» Exercise: Pick out every line of the listing below that contains the word "Access" and copy each one.

» Source records:
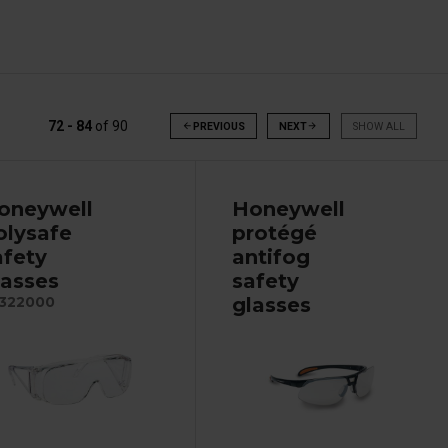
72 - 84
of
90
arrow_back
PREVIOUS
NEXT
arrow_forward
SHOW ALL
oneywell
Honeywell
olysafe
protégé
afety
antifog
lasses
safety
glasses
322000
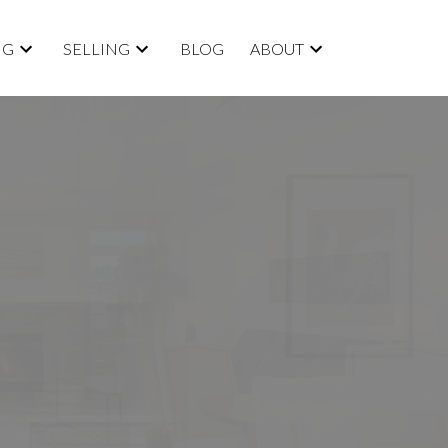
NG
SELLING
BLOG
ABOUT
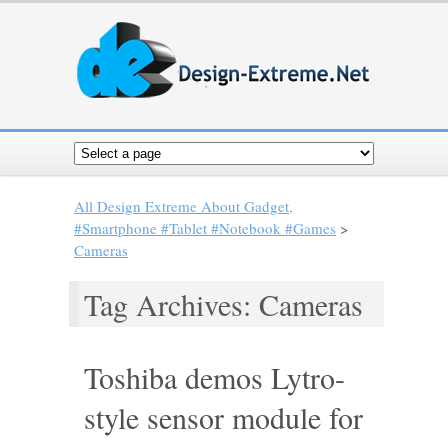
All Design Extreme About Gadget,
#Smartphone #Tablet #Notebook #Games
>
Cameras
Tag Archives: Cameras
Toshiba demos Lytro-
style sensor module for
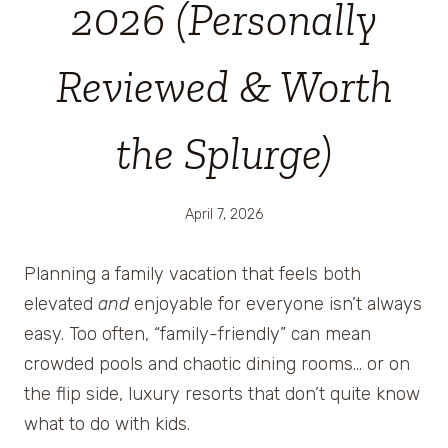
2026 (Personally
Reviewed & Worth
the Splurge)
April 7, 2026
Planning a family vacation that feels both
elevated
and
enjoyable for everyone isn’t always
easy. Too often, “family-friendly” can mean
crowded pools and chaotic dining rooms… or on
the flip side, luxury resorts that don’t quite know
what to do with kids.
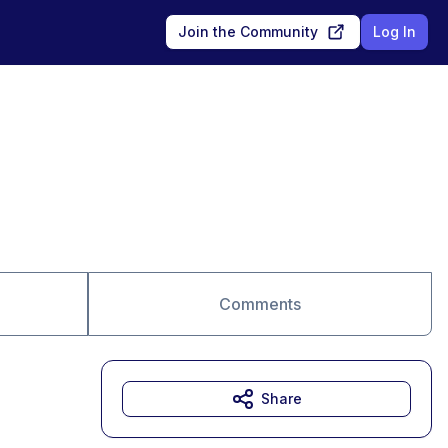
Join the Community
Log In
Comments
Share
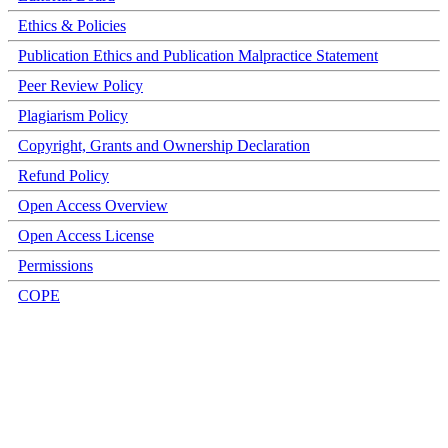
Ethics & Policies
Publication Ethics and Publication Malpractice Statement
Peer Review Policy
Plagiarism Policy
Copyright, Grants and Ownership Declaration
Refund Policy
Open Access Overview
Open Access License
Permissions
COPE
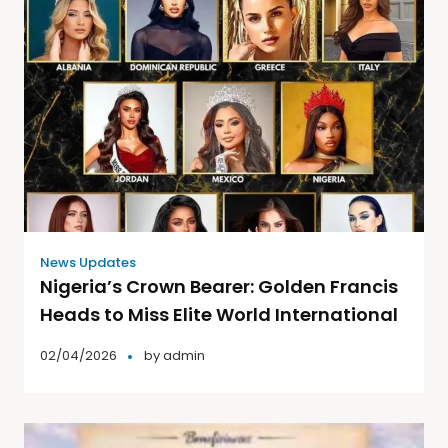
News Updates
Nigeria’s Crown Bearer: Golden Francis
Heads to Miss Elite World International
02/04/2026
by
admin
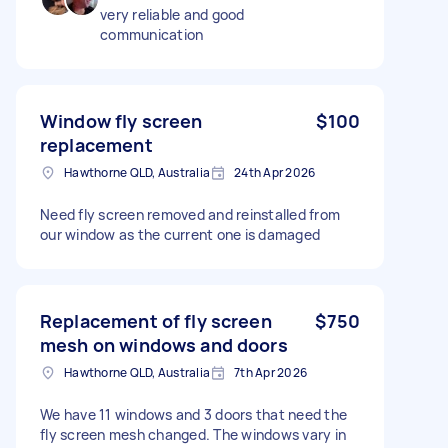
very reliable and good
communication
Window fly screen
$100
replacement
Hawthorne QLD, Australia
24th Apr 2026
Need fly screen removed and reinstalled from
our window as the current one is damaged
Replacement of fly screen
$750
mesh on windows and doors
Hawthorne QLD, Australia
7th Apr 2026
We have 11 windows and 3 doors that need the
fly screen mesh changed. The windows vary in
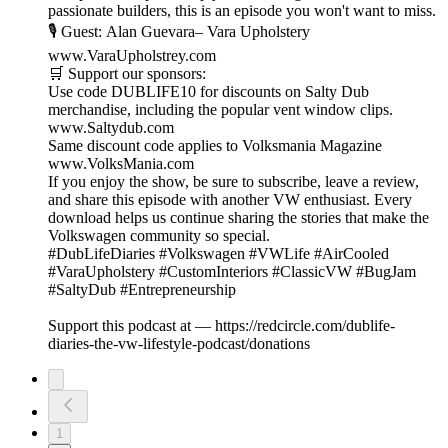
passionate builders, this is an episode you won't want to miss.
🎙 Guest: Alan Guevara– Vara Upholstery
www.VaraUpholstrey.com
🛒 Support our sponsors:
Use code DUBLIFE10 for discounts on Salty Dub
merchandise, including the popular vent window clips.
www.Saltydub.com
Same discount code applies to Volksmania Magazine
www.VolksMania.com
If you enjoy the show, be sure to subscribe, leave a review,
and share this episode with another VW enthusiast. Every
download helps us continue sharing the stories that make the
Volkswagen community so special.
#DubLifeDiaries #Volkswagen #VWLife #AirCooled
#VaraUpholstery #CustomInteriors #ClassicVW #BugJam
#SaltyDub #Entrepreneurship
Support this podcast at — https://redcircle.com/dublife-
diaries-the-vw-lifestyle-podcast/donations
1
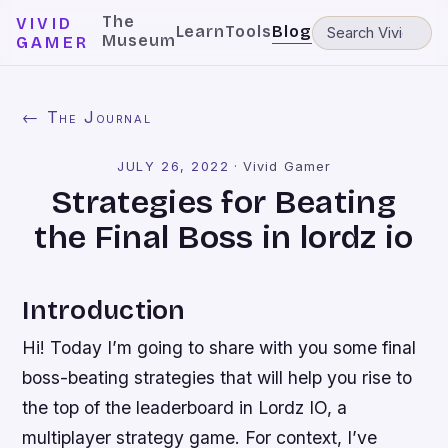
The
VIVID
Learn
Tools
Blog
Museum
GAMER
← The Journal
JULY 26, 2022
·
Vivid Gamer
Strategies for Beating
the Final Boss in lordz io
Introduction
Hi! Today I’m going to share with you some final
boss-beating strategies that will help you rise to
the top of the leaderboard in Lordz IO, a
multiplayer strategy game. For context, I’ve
--
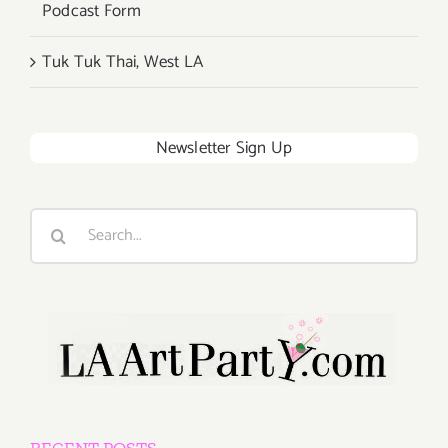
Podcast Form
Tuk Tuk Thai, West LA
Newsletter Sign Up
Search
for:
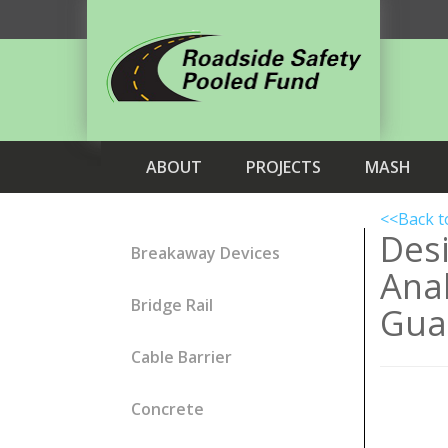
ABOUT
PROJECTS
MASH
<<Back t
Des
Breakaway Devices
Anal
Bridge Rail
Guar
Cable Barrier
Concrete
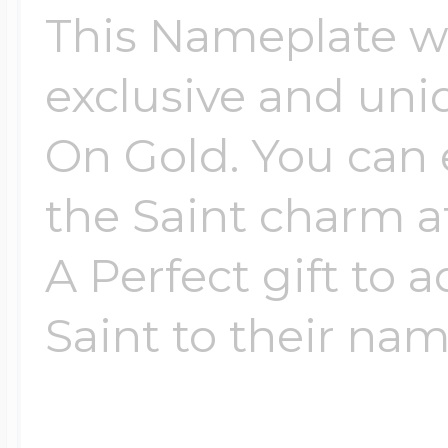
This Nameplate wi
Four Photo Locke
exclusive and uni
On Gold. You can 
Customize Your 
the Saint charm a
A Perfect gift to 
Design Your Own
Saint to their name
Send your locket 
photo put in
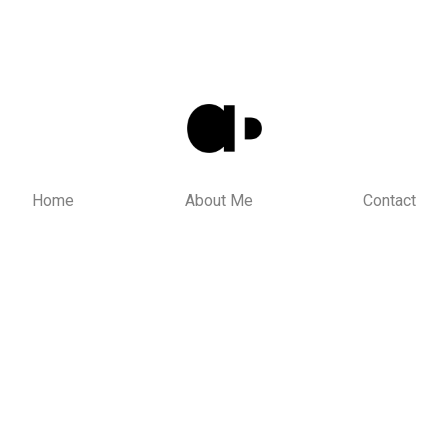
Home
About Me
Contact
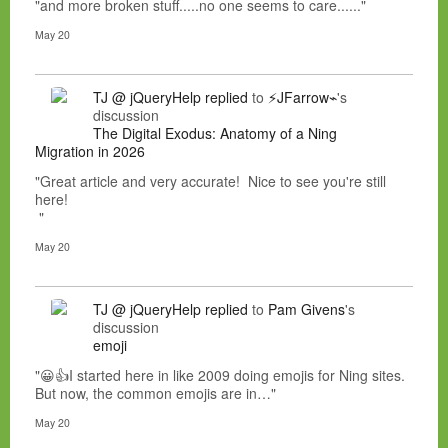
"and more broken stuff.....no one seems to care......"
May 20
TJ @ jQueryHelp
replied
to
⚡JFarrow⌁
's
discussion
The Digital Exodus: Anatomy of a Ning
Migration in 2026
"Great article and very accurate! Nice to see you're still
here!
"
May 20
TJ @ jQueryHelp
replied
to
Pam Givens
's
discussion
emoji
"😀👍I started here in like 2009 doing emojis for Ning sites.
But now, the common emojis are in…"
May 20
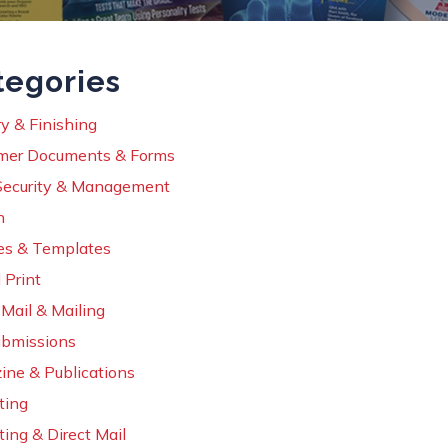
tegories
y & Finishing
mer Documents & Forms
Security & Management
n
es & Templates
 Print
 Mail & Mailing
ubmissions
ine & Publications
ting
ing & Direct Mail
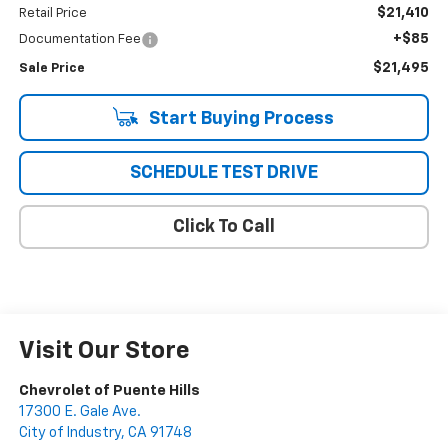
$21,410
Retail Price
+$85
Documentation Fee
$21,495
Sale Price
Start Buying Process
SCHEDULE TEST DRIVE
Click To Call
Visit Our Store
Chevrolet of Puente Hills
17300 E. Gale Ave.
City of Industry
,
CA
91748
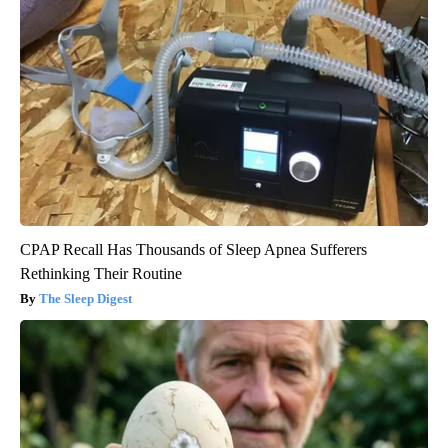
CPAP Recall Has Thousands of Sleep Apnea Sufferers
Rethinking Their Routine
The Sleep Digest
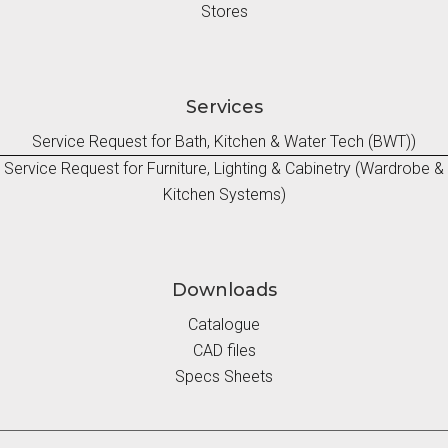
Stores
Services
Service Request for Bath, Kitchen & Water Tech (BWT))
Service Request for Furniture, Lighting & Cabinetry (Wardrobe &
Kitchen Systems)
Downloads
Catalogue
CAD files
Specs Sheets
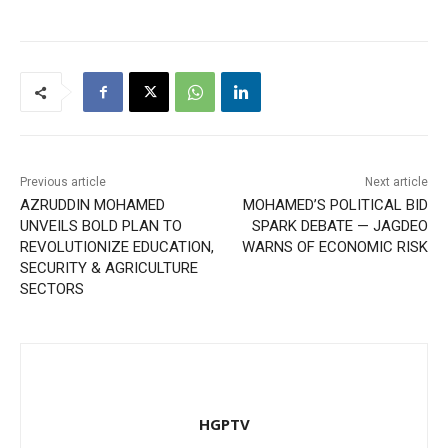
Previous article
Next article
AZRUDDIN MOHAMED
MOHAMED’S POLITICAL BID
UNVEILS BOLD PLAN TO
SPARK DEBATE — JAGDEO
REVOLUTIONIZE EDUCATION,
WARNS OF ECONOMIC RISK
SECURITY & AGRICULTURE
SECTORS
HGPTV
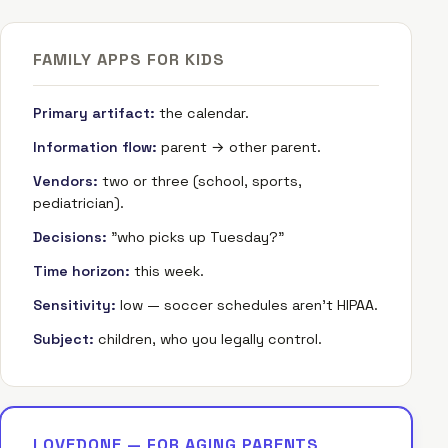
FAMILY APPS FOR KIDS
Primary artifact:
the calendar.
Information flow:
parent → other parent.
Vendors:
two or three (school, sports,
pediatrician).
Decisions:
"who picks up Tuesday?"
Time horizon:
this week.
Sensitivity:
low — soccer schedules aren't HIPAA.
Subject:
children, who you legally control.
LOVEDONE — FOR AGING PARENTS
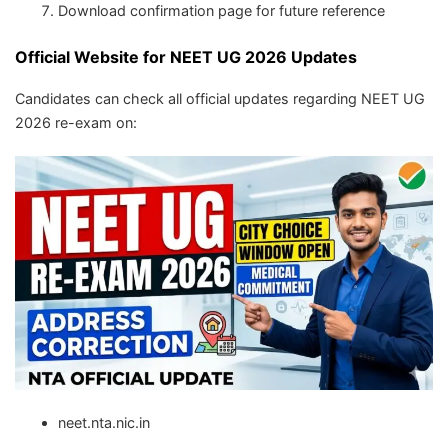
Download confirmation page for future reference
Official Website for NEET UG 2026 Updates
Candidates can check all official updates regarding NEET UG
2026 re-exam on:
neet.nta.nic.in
==
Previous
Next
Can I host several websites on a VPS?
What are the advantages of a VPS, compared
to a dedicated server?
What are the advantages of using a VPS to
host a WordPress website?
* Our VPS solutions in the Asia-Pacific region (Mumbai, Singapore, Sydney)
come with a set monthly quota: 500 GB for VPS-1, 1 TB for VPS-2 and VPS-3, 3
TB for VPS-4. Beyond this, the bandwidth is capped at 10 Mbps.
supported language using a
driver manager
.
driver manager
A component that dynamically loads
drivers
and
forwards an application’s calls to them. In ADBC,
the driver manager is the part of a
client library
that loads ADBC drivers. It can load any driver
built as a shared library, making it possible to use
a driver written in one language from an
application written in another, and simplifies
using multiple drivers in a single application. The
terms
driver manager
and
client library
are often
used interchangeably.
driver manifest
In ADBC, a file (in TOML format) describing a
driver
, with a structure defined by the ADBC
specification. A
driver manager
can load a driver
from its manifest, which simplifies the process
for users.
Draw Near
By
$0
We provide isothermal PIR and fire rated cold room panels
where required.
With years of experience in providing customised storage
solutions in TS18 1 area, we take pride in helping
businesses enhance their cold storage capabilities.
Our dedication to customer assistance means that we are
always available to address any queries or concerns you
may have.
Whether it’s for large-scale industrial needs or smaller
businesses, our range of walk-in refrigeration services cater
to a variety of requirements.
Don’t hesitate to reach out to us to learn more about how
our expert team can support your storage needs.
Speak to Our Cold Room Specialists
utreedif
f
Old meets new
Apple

» Reply to the exercise:
Open Access Overview
Open Access License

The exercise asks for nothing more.